§ About this task
Copy word for word the rows from the one containing "repetate. Făcând clic" through the one containing "es that are", including both.

BEGIN Information given

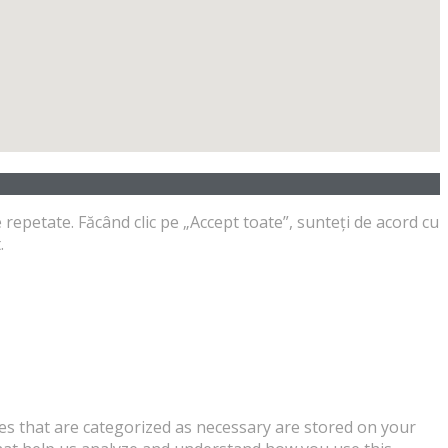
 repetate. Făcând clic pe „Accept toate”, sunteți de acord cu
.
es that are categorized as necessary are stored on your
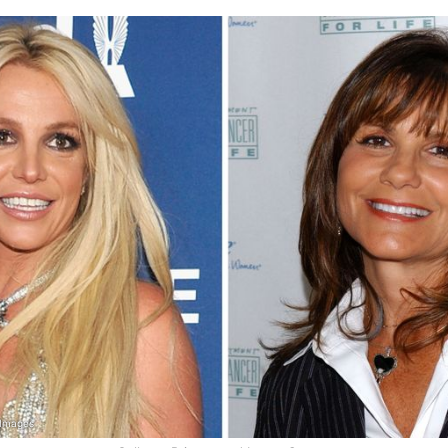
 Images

END Information given
BEGIN Information given

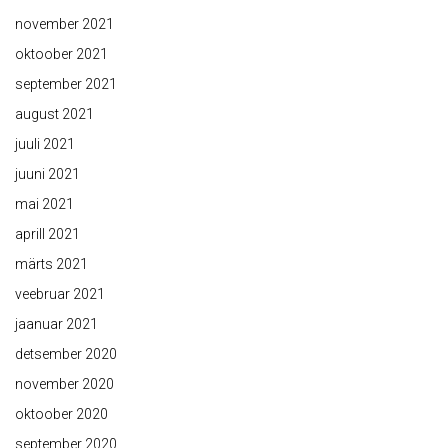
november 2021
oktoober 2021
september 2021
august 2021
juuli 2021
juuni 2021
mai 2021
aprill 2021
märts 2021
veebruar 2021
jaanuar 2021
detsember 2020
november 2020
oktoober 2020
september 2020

END Information given

§ Response for this exercise
 repetate. Făcând clic pe „Accept toate”, sunteți de acord cu
.
es that are categorized as necessary are stored on your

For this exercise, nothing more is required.